The US trade policy is also on the radar of the European Central Bank (ECB), which is scaling back its restrictive monetary policies by cutting interest rates. In case of a trade war, resurging prices can delay or even derail the rate-cutting cycle of the ECB. ECB President Christine Lagarde previously warned that the US government’s planned tariffs “would have a negative impact globally.”

Trade ministers from the EU’s 27 member states reached consensus at a video conference last week in the wake of the US announcement of new tariffs.

Negotiations, as the EU trade ministers believe, will be the best option for the EU to avert a tariff war.

The EU remains committed to constructive dialogue and is ready to negotiate to find solutions where possible, Sefcovic said. At the Munich Security Conference, he voiced the EU’s willingness to discuss trade deficits, automobiles, soybeans, liquefied natural gas (LNG), and other issues that can be resolved at the negotiating table.

In an apparent bid to address the US concern of the trade deficit with the EU, the European Commission President Ursula von der Leyen has previously proposed expanding LNG imports from the United States as a viable trade strategy. The EU is also considering importing more agricultural products and military equipment from the United States and reducing its tariff on US cars from the current 10 per cent to 2.5 per cent.

Since tariffs have been long known as the hallmark of the Trump administration, the EU has already acted preemptively to mitigate the looming threat of new US tariffs. Despite opposition from some member states, the EU reached a free trade agreement with the South American trade bloc MERCOSUR to hedge against the uncertainty of US trade policies and diversify trade relations. The EU and Canada also agreed to strengthen trade and investment ties this month.

Collected data:
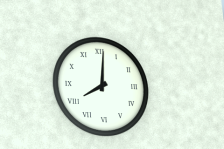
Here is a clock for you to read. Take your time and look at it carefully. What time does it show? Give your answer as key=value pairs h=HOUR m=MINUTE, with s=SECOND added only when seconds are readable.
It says h=8 m=1
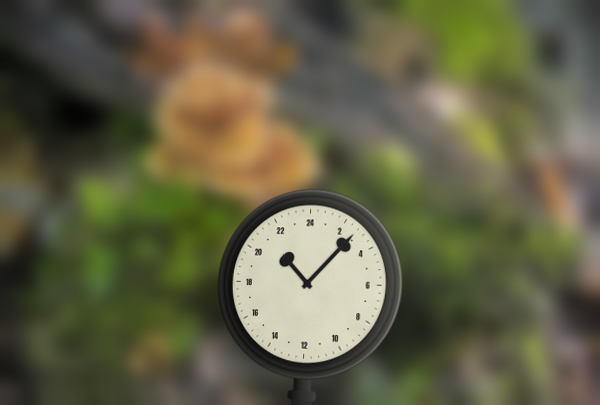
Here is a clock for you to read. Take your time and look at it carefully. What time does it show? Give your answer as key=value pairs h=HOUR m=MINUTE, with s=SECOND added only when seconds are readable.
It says h=21 m=7
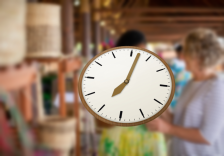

Stated goal: In the passage on EU trade policy, what reduction is the EU considering for its tariff on US cars?

Full solution: Cutting it from the current 10 percent to 2.5 percent.